• **Record set**
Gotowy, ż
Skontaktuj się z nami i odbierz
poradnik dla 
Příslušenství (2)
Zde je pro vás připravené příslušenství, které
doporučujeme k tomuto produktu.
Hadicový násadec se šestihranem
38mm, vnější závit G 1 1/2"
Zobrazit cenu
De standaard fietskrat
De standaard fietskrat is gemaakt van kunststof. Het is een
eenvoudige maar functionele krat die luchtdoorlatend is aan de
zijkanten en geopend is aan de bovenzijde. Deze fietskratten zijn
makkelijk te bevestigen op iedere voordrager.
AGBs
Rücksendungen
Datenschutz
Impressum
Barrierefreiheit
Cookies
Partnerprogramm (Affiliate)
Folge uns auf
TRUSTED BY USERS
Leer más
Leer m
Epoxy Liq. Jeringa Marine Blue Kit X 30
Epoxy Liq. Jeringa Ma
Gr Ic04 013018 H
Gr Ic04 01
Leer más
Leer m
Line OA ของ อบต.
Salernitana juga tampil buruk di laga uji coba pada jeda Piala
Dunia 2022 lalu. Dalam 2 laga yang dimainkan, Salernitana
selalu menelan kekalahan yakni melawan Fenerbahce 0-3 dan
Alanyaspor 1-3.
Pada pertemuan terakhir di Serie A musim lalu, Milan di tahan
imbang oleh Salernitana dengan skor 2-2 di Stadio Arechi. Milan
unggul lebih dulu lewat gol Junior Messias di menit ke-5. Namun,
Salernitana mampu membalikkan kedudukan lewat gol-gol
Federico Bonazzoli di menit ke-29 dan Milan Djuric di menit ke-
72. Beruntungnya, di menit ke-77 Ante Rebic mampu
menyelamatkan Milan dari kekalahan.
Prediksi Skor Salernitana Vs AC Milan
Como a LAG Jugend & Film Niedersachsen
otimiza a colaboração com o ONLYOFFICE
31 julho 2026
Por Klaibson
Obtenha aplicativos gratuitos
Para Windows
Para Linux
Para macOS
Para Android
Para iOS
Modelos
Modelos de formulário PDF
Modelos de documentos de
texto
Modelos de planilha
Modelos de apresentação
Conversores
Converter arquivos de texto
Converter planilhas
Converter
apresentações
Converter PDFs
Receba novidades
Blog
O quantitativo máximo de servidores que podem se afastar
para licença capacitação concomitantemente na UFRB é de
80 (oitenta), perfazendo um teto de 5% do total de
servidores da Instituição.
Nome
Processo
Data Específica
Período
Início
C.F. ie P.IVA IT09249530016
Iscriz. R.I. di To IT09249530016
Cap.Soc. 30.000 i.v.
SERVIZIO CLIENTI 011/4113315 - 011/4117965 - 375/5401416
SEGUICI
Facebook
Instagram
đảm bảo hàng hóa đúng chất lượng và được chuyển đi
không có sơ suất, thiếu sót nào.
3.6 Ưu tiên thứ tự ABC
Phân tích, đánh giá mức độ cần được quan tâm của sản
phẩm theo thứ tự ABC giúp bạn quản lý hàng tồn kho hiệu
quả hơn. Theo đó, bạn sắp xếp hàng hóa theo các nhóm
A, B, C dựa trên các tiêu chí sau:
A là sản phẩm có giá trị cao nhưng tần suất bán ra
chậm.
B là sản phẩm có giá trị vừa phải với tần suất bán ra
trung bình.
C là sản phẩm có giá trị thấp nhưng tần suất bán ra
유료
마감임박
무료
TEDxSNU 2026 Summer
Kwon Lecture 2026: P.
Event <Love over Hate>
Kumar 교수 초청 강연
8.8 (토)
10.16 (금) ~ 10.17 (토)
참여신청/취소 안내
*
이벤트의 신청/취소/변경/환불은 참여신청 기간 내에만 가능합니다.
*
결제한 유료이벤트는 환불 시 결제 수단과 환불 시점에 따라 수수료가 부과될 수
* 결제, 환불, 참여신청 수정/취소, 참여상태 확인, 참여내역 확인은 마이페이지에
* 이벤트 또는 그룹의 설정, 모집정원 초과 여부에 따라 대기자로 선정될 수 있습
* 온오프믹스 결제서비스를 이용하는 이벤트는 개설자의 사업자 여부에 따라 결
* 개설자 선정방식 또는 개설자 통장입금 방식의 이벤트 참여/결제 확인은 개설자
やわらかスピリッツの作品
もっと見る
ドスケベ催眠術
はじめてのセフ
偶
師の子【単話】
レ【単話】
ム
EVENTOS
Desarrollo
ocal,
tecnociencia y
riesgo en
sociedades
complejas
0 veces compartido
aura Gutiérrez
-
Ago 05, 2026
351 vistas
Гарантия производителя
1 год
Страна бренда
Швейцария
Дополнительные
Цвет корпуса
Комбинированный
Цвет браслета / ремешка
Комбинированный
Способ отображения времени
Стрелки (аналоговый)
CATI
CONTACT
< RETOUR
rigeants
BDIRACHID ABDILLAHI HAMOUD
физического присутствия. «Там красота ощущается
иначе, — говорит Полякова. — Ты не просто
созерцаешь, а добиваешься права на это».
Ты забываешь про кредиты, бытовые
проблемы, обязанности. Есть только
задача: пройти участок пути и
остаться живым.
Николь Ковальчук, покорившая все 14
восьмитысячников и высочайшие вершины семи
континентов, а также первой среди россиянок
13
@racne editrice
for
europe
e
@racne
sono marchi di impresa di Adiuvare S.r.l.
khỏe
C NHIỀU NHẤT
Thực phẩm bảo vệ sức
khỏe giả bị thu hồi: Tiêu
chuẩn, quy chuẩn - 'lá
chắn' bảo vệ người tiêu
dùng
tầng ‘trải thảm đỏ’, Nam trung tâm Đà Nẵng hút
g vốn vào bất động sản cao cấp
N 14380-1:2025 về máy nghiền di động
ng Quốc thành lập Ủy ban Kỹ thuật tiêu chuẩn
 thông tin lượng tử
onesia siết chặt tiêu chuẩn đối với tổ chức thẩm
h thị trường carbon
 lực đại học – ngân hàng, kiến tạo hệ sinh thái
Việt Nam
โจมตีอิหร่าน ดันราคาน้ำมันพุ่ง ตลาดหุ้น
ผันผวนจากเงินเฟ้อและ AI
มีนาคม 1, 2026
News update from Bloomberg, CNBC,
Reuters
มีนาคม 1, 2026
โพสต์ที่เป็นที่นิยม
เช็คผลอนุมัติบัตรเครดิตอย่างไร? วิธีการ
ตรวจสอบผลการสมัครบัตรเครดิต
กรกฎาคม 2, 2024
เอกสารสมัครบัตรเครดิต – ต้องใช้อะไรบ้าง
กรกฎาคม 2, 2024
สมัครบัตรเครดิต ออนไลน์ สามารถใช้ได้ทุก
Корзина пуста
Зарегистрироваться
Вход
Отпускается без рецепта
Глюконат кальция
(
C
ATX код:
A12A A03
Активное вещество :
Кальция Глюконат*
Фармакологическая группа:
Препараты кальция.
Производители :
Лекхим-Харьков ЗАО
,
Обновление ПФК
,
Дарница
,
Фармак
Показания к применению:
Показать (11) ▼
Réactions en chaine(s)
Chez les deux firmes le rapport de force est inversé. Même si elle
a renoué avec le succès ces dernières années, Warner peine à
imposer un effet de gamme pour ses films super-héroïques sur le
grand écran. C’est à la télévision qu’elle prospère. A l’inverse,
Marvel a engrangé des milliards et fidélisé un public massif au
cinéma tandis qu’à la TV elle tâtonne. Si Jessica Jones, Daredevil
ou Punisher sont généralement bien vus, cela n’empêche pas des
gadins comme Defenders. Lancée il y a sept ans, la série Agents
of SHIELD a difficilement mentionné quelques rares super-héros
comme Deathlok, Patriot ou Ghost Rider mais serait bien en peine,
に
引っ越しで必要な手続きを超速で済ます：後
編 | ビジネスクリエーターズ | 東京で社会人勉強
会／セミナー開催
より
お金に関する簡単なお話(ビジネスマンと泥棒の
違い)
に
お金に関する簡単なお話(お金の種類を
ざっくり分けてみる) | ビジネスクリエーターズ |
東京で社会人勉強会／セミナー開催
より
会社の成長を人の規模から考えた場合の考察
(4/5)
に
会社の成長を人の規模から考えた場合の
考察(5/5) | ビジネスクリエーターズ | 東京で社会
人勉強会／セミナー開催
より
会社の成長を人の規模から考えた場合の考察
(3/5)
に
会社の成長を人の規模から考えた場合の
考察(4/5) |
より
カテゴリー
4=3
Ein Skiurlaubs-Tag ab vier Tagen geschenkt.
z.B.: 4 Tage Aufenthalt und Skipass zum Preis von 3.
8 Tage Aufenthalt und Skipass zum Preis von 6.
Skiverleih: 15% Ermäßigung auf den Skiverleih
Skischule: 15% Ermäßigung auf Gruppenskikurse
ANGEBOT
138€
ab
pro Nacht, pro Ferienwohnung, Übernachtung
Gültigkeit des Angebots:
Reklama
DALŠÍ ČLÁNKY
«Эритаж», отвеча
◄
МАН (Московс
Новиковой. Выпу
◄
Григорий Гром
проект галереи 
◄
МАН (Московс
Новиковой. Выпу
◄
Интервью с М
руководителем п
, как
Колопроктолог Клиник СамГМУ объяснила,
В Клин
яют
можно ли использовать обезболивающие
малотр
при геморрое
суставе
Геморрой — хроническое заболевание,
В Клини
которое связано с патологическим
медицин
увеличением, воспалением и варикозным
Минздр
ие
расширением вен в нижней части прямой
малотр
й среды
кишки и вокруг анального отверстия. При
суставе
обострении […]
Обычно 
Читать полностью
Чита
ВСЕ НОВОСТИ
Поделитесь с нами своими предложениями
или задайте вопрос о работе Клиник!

• **Work required**
Search the entries for the word "kekalahan", then list each line that holds it.

• **Solution to this exercise**
selalu menelan kekalahan yakni melawan Fenerbahce 0-3 dan
menyelamatkan Milan dari kekalahan.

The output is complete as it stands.